** EXERCISE BRIEF **
The answer is every line in the data below that contains the word "RESET".

Data extracted from a collection:
---+---
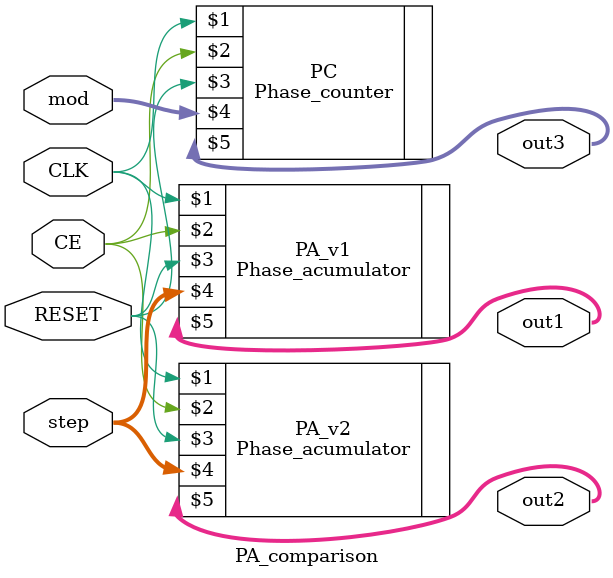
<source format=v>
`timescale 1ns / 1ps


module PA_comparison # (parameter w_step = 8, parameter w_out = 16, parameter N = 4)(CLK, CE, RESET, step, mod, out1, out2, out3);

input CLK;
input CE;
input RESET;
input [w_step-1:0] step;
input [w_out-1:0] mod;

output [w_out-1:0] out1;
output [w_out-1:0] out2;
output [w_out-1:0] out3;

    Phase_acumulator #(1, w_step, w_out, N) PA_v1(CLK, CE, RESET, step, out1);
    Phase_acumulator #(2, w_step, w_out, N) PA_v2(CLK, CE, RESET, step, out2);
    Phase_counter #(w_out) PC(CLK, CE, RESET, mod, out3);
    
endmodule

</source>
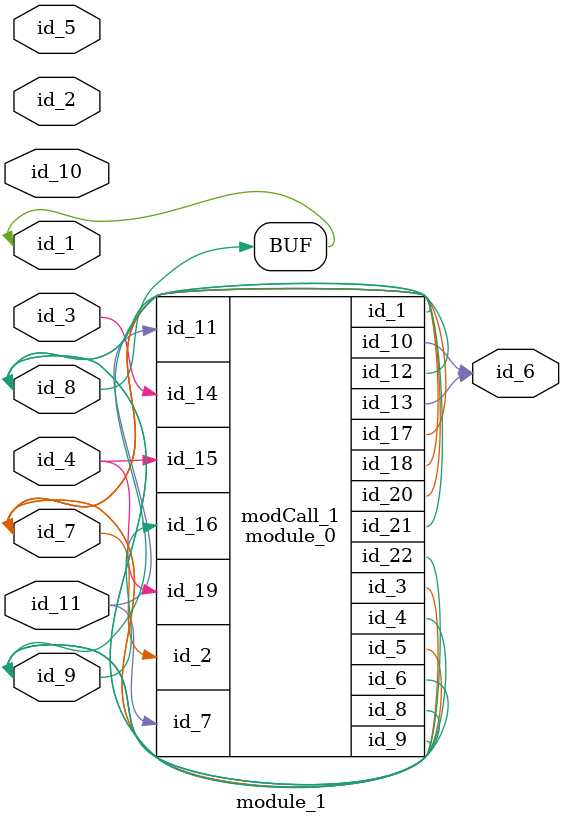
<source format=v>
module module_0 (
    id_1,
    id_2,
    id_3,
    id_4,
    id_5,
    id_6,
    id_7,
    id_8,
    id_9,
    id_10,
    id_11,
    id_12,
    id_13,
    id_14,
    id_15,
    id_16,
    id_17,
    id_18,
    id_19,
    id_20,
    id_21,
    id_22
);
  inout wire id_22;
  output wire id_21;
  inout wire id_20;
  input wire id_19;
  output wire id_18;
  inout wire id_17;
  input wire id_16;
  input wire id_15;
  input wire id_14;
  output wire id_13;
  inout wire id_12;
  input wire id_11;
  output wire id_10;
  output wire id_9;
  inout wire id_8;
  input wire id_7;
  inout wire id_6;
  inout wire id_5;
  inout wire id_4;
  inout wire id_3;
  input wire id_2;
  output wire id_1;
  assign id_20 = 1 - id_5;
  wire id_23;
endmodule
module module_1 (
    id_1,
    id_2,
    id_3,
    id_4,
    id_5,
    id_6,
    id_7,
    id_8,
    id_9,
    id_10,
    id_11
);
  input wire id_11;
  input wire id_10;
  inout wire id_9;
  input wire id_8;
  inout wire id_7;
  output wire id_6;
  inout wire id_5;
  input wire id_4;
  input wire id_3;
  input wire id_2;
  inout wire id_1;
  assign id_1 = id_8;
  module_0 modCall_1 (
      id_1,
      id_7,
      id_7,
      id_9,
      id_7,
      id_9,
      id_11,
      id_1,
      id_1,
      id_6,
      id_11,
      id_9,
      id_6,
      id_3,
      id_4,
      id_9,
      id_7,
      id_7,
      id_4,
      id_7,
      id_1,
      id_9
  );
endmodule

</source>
---+---
** ANSWER FOR THE TASK **
module PA_comparison # (parameter w_step = 8, parameter w_out = 16, parameter N = 4)(CLK, CE, RESET, step, mod, out1, out2, out3);
input RESET;
    Phase_acumulator #(1, w_step, w_out, N) PA_v1(CLK, CE, RESET, step, out1);
    Phase_acumulator #(2, w_step, w_out, N) PA_v2(CLK, CE, RESET, step, out2);
    Phase_counter #(w_out) PC(CLK, CE, RESET, mod, out3);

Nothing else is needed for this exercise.